Exercise description: Please recast the records in the stretch from the line containing "class: Lecanoromycetes" through the line containing "genus: Quercus" as a two-column CSV headed field and value, one row per line, with the line's text under field and its answer under value. Put each field in quotes and turn any line breaks into spaces.

Stored data:
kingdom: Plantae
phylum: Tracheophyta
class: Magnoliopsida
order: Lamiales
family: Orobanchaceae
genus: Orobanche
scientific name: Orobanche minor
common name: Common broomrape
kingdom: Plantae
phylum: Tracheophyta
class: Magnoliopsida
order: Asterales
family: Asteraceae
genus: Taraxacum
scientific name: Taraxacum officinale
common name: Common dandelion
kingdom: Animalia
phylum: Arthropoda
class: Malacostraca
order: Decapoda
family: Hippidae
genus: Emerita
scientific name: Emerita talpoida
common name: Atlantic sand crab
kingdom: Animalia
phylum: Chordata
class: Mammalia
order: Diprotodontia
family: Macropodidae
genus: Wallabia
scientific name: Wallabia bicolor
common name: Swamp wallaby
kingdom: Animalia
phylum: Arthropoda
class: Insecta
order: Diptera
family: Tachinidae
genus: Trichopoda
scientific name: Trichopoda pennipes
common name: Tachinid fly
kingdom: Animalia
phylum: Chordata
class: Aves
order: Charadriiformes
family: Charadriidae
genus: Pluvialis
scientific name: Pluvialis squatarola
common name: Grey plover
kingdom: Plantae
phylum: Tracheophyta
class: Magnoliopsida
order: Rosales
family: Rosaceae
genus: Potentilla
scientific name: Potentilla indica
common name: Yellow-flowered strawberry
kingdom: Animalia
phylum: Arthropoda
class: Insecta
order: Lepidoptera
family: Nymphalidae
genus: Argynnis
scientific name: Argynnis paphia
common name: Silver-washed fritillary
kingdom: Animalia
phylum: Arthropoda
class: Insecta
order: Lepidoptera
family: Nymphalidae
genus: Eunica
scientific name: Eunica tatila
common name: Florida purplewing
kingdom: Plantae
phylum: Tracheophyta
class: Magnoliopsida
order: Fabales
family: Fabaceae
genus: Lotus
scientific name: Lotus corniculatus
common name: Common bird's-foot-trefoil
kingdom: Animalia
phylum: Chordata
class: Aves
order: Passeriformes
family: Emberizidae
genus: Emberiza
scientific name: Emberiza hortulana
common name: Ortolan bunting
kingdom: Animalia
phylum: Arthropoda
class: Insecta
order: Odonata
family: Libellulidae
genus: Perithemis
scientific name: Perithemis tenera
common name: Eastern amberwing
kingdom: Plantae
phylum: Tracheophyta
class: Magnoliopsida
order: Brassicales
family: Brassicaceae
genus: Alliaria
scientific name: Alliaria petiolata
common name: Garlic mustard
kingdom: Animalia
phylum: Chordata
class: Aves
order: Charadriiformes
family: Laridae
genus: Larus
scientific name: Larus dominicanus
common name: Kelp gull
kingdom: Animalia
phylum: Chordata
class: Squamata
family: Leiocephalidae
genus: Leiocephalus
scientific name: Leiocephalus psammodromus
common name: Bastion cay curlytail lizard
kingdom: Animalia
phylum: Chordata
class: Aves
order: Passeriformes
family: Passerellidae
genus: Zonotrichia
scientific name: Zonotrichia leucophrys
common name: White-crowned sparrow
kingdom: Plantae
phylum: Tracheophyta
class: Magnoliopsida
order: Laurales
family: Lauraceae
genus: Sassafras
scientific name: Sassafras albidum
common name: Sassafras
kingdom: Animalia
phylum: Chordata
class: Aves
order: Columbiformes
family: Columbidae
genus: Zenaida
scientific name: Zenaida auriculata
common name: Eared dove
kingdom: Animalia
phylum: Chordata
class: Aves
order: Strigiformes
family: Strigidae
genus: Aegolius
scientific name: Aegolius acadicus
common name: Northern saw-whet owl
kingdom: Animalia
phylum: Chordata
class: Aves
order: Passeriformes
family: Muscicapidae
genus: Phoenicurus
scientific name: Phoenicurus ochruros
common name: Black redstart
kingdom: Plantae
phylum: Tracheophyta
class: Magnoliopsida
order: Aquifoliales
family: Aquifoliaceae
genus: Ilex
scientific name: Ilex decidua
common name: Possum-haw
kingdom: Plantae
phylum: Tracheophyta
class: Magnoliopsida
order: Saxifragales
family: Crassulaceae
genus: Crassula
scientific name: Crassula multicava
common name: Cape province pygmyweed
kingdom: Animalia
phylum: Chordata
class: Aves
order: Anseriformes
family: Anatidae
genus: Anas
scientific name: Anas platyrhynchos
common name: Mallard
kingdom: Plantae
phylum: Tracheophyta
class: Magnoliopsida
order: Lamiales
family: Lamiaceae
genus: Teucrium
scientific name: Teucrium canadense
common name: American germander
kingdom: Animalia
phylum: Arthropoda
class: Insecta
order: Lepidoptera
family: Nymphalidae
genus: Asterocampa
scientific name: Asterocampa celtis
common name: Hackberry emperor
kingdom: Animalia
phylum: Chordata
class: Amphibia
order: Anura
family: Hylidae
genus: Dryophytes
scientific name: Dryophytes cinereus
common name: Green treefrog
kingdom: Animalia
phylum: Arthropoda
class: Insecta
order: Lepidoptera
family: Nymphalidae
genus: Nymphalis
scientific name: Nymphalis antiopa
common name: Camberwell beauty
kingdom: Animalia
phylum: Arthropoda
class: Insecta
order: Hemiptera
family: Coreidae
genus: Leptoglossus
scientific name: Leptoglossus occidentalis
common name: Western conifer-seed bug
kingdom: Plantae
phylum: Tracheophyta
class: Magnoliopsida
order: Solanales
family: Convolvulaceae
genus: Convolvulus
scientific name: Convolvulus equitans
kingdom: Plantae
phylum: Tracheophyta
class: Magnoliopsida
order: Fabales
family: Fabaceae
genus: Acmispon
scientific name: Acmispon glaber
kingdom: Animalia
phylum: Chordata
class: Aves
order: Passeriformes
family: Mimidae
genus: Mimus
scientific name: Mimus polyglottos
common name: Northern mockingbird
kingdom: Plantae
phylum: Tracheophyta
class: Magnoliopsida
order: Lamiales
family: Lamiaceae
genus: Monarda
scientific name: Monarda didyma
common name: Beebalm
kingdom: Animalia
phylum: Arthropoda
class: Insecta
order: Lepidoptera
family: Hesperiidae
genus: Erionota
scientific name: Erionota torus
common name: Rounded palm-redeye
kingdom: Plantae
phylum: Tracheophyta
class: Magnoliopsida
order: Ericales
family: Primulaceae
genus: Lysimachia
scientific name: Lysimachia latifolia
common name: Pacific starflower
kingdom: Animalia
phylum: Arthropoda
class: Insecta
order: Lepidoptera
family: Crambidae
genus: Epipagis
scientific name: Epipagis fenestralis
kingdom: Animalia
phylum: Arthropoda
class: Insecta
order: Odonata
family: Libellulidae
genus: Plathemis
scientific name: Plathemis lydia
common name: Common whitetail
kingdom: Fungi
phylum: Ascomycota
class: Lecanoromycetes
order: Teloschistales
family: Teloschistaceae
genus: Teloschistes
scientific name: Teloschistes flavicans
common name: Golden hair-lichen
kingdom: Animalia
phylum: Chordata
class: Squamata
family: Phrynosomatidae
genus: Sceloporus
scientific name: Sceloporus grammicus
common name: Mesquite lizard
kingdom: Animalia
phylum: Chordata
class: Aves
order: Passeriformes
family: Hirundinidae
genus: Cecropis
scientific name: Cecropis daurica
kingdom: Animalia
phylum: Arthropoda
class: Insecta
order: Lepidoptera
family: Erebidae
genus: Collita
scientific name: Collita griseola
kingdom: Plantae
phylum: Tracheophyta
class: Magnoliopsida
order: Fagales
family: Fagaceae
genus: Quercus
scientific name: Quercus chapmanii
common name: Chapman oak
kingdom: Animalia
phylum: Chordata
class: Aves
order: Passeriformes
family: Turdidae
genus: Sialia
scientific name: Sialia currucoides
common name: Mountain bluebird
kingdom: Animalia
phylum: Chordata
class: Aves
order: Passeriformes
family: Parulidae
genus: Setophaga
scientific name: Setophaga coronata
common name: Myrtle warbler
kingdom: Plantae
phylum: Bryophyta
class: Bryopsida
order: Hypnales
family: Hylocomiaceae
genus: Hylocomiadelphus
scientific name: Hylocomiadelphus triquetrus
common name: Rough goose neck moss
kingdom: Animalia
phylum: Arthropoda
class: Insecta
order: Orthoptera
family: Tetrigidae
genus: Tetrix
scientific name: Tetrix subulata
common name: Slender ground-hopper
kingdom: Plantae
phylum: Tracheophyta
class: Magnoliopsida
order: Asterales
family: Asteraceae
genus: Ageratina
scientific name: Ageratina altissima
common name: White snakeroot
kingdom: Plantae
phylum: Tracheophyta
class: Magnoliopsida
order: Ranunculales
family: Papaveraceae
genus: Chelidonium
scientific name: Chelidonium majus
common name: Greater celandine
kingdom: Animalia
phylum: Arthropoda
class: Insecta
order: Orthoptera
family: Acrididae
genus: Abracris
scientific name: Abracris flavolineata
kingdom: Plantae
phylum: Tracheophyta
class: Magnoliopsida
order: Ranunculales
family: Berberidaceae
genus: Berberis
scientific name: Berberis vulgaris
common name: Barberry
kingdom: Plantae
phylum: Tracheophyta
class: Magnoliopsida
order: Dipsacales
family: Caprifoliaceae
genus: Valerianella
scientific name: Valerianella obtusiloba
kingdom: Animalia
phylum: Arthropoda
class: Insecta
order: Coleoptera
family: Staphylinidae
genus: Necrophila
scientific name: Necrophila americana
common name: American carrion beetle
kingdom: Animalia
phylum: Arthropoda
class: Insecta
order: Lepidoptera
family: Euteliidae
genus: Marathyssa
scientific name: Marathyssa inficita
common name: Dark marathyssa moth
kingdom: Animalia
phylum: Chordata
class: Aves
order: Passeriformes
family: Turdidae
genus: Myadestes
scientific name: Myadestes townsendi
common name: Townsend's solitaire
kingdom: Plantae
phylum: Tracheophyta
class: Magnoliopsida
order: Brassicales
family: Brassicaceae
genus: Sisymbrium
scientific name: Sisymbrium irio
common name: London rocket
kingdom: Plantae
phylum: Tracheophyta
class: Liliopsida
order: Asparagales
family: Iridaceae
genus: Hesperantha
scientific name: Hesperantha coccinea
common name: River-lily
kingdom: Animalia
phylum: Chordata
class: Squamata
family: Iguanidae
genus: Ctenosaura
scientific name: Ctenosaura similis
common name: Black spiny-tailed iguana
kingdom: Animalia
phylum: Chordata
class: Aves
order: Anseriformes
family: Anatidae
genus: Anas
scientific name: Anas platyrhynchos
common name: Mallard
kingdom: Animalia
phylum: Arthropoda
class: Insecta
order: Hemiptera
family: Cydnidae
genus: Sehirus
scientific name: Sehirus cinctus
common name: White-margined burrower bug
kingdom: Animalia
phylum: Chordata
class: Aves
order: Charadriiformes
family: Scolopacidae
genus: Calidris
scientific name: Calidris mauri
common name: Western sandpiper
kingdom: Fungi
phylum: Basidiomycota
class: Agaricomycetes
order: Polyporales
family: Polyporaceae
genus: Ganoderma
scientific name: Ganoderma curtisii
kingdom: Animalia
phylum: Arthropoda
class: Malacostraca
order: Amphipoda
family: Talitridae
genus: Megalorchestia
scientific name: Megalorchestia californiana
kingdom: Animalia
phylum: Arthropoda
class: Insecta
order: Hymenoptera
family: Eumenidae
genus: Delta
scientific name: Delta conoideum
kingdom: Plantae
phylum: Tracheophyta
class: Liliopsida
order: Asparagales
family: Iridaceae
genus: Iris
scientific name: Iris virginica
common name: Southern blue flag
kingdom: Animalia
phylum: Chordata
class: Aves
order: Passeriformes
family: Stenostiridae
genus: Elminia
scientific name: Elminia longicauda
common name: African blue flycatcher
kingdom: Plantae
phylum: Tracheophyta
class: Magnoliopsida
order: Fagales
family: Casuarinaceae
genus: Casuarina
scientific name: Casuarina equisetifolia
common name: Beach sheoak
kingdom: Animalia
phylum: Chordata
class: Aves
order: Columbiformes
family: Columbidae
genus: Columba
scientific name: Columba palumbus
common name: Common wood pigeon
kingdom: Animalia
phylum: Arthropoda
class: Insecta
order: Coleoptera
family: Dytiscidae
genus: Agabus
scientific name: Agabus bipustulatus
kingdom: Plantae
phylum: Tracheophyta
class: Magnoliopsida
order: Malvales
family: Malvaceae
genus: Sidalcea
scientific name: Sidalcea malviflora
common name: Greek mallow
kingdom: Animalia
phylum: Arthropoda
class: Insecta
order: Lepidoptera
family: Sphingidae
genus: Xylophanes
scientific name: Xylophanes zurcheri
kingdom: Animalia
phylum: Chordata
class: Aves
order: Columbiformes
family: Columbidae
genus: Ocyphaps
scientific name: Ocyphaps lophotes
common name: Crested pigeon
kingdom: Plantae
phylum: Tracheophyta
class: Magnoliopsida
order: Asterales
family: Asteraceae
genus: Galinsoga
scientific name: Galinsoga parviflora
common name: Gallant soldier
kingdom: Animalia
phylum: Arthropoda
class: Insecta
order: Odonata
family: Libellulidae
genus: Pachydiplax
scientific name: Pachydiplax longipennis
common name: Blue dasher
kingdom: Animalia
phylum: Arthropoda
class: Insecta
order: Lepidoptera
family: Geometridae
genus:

Exercise answer:
field,value
"class:","Lecanoromycetes"
"order:","Teloschistales"
"family:","Teloschistaceae"
"genus:","Teloschistes"
"scientific name:","Teloschistes flavicans"
"common name:","Golden hair-lichen"
"kingdom:","Animalia"
"phylum:","Chordata"
"class:","Squamata"
"family:","Phrynosomatidae"
"genus:","Sceloporus"
"scientific name:","Sceloporus grammicus"
"common name:","Mesquite lizard"
"kingdom:","Animalia"
"phylum:","Chordata"
"class:","Aves"
"order:","Passeriformes"
"family:","Hirundinidae"
"genus:","Cecropis"
"scientific name:","Cecropis daurica"
"kingdom:","Animalia"
"phylum:","Arthropoda"
"class:","Insecta"
"order:","Lepidoptera"
"family:","Erebidae"
"genus:","Collita"
"scientific name:","Collita griseola"
"kingdom:","Plantae"
"phylum:","Tracheophyta"
"class:","Magnoliopsida"
"order:","Fagales"
"family:","Fagaceae"
"genus:","Quercus"